» **ABOUT THIS EXERCISE**:
Nothing but the pictures should be left out when you copy the records exactly.

» **Stored dataset items**:
::::::::

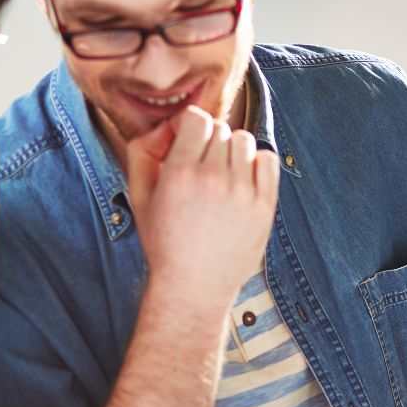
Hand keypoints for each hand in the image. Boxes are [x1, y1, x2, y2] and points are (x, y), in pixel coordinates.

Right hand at [127, 106, 279, 304]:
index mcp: (180, 173)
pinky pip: (267, 160)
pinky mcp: (265, 206)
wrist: (193, 288)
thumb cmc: (164, 243)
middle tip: (199, 168)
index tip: (184, 144)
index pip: (195, 118)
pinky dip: (256, 163)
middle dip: (208, 142)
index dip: (188, 126)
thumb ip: (143, 151)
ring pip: (244, 140)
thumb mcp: (138, 196)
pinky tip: (242, 182)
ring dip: (232, 151)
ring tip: (221, 176)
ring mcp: (243, 193)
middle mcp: (214, 179)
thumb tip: (165, 127)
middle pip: (220, 128)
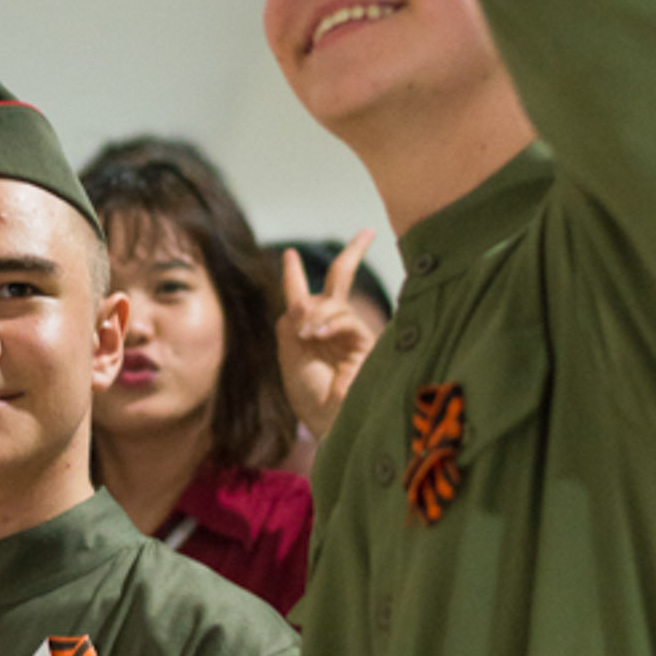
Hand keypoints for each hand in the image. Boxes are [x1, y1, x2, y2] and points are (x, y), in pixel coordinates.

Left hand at [276, 235, 381, 443]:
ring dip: (316, 313)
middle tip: (368, 232)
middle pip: (343, 280)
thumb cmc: (309, 396)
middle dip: (354, 254)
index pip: (303, 296)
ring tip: (306, 335)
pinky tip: (317, 334)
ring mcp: (351, 333)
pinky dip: (328, 321)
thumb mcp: (288, 354)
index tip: (289, 255)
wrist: (329, 423)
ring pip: (335, 301)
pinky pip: (346, 317)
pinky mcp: (366, 342)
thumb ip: (291, 321)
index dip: (294, 275)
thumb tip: (305, 298)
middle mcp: (332, 328)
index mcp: (309, 331)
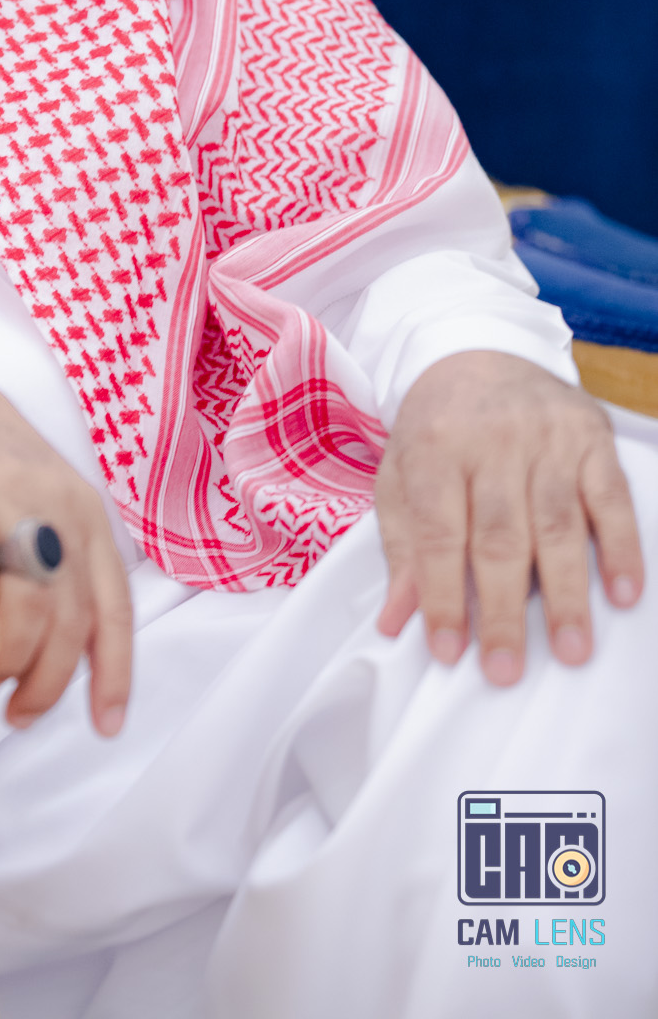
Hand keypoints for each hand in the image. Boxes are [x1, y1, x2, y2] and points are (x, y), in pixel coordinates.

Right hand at [0, 330, 132, 735]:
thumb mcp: (26, 501)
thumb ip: (39, 564)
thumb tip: (30, 655)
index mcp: (85, 513)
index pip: (113, 607)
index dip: (114, 673)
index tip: (106, 725)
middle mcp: (58, 506)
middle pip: (69, 620)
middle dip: (45, 680)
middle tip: (12, 708)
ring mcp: (9, 497)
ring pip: (26, 603)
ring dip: (3, 660)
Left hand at [375, 350, 643, 683]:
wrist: (476, 349)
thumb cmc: (435, 427)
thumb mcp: (400, 474)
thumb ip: (403, 546)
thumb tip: (396, 622)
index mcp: (434, 447)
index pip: (439, 533)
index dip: (443, 596)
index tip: (448, 652)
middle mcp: (491, 440)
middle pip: (500, 537)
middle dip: (503, 610)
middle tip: (506, 671)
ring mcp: (546, 437)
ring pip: (557, 524)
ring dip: (567, 593)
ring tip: (572, 651)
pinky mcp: (590, 436)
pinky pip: (610, 498)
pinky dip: (621, 548)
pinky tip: (624, 594)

::::::::

» **EXPECTED OUTPUT**:
Hand keypoints for each hand in the image. Boxes are [x1, y1, x2, y2] and points are (x, y), in pixel coordinates.

Right hand at [127, 106, 279, 304]:
index mcp: (180, 173)
pinky pip: (267, 160)
pinky mcp: (265, 206)
wrist: (193, 288)
thumb cmc: (164, 243)
middle tip: (199, 168)
index tip: (184, 144)
index pip: (195, 118)
pinky dip: (256, 163)
middle dip: (208, 142)
index dip: (188, 126)
thumb ip: (143, 151)
ring pip: (244, 140)
thumb mcp: (138, 196)
pinky tip: (242, 182)
ring dip: (232, 151)
ring tip: (221, 176)
ring mcp: (243, 193)
middle mcp: (214, 179)
thumb tip: (165, 127)
middle pip: (220, 128)
Hand keypoints for each hand in the image. Boxes are [x1, y1, x2, y2] and points are (x, y), in pixel coordinates.

Left hand at [276, 235, 381, 443]:
ring dip: (316, 313)
middle tip: (368, 232)
middle pip: (343, 280)
thumb cmc: (309, 396)
middle dip: (354, 254)
index pip: (303, 296)
ring tip: (306, 335)
pinky tip: (317, 334)
ring mcp: (351, 333)
pinky dip: (328, 321)
thumb mcp: (288, 354)
index tip: (289, 255)
wrist: (329, 423)
ring pip: (335, 301)
pinky pip: (346, 317)
pinky mcp: (366, 342)
thumb ip: (291, 321)
index dip: (294, 275)
thumb tip: (305, 298)
middle mcp: (332, 328)
index mcp: (309, 331)
Hand keypoints for each hand in the image. Boxes are [x1, y1, x2, y2] and points are (x, y), in pixel coordinates.

Right hand at [0, 330, 132, 735]:
thumb mcp: (26, 501)
thumb ip: (39, 564)
thumb tip: (30, 655)
index mcp: (85, 513)
index pip: (113, 607)
index dip: (114, 673)
index tip: (106, 725)
middle mcp: (58, 506)
middle pip: (69, 620)
middle dip: (45, 680)
middle tip: (12, 708)
ring mcp: (9, 497)
ring pip: (26, 603)
ring dip: (3, 660)
Left hand at [375, 350, 643, 683]:
wrist: (476, 349)
thumb cmc: (435, 427)
thumb mcp: (400, 474)
thumb ip: (403, 546)
thumb tip: (396, 622)
index mcp: (434, 447)
index pip: (439, 533)
index dip: (443, 596)
index tip: (448, 652)
middle mcp: (491, 440)
middle pip: (500, 537)
middle dip: (503, 610)
middle tip: (506, 671)
ring mcp: (546, 437)
ring pip: (557, 524)
ring dip: (567, 593)
ring tip: (572, 651)
pinky mcp: (590, 436)
pinky pip: (610, 498)
pinky dip: (621, 548)
pinky tip: (624, 594)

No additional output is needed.